—Oui, jeune homme, moi-même, reprit M. Brownlow. Je vous ai dit que je finirais par vous intéresser. Je vois bien que votre rusé compagnon ne vous a pas dit le nom de celui qui avait reçu le petit Olivier: il avait sans doute ses raisons pour cela. Lors donc que ce pauvre enfant eut été reçu par moi, et qu'il y eut passé tout le temps de sa convalescence, sa ressemblance parfaite avec le portrait dont je vous ai parlé me frappa d'étonnement. Lors même que je le vis pour la première fois couvert de haillons, je remarquai de suite sur son visage une expression langoureuse qui me rappela les traits d'une personne qui me fut bien chère . . . Je n'ai pas besoin de vous dire qu'il fut repris par vos associés avant que je connusse son histoire.
—Pourquoi non? demanda vivement l'autre.
—Parce que c'est ce que vous savez fort bien.
—Moi!
—Il est inutile de nier, dit M. Brownlow. Je vais vous prouver que j'en sais plus que vous ne croyez.
—Vous ne pouvez rien prouver contre moi! balbutia Monks. Je vous défie de prouver que j'y sois pour quelque chose!
—C'est ce que nous allons voir, reprit M. Brownlow lançant à Monks un regard scrutateur. Je perdis donc Olivier, et tout ce que je pus faire pour le retrouver fut inutile. Votre mère étant morte, je savais qu'il n'y avait que vous qui pussiez résoudre ce mystère; et, comme vous étiez alors aux Grandes-Indes, où, à cause de certains méfaits, vous aviez dû vous réfugier pour éviter ici des démêlés avec la justice, j'en fis le voyage. Vous étiez retourné à Londres depuis quelques mois; j'y revins aussi. Aucun de vos correspondants ne put me dire où vous demeuriez: vous alliez et veniez, me dirent-ils, sans résider positivement à tel ou tel endroit, menant le même genre de vie qu'avant votre départ pour les Grandes-Indes. Je battis le pavé nuit et jour dans l'espoir de vous rencontrer, et ce n'est, comme vous voyez, qu'aujourd'hui même que j'y suis parvenu.
—Et me voilà! dit Monks effrontément en se levant de sa chaise, que me voulez-vous enfin?
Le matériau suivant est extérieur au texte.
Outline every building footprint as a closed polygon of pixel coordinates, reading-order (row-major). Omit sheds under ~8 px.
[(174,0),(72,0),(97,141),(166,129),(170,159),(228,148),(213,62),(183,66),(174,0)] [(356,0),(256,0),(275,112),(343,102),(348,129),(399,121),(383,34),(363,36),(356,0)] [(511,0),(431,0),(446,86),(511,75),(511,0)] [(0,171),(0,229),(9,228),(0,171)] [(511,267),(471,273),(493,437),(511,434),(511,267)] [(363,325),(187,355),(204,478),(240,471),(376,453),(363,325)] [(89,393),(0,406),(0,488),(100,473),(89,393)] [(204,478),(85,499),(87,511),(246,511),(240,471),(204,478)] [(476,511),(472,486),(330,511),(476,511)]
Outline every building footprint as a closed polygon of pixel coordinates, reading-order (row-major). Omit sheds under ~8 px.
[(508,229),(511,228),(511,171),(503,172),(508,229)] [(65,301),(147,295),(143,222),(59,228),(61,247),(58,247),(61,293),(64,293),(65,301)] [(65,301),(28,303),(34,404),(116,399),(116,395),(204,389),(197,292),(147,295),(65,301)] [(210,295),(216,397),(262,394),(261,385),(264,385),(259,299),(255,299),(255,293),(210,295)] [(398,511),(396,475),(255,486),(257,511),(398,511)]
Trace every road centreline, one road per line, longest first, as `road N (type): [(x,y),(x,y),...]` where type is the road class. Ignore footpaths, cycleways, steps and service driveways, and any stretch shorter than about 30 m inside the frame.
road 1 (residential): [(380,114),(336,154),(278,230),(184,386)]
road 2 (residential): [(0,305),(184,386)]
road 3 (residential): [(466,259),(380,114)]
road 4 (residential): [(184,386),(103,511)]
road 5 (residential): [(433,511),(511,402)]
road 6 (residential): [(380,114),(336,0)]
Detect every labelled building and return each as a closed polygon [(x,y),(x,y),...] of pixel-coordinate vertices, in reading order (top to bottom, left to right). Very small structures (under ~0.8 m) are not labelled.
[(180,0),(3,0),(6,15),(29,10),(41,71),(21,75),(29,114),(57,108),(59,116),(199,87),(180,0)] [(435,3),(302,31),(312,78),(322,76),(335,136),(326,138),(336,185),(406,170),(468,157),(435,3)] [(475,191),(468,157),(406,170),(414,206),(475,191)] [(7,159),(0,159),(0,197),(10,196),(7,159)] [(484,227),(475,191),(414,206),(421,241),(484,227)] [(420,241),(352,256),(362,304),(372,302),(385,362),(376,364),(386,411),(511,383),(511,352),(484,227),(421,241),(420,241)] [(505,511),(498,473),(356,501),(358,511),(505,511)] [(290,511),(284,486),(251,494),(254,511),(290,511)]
La fraude et le vol sont deux fort jolis mots justifiés (selon vous) par une ressemblance imaginaire entre un petit diablotin et un homme qui n'est plus depuis des années . . . Mon frère! . . . Vous ignorez même que de cette liaison criminelle, il est résulté un enfant . . . vous ne savez même pas cela!
—Il est vrai que je l'ai ignoré longtemps, reprit M. Brownlow se levant à son tour, mais depuis quinze jours je sais tout. Vous avez un frère, vous n'en ignorez pas, et vous le connaissez, qui plus est. Il existait un testament que votre mère a détruit. Vous étiez vous-même dans le secret et vous deviez en profiter après sa mort. Ce testament était en faveur de l'enfant qui devait probablement naître de cette liaison coupable; cet enfant naquit, et sa ressemblance frappante avec son père fit que vous le reconnûtes quand le hasard l'amena sur vos pas. Vous vous rendîtes au lieu de sa naissance; vous fîtes supprimer ou plutôt vous supprimâtes vous-même les preuves qui eussent pu justifier de sa parenté. Je puis même, au besoin, vous rappeler vos propres paroles: Ainsi les seules choses qui eussent pu servir à prouver l'identité de cet enfant sont au fond de la rivière. La vieille sibylle qui les a reçues de sa mère est morte depuis longtemps, et ses os sont pourris dans sa bière. Indigne fils que vous êtes! lâche! menteur! Vous qui fréquentez des voleurs et des assassins, et qui avez avec eux des entretiens secrets au milieu de la nuit dans des lieux retirés; vous dont les trames et les complots ont causé la mort de tant de gens comme vous; vous qui dès votre enfance n'avez fait que de la peine à votre malheureux père, et dont les excès en tous genres de vices sont peints sur votre visage, qu'on peut regarder avec juste raison comme le miroir de votre âme; vous, Edouard Leeford, me bravez-vous encore?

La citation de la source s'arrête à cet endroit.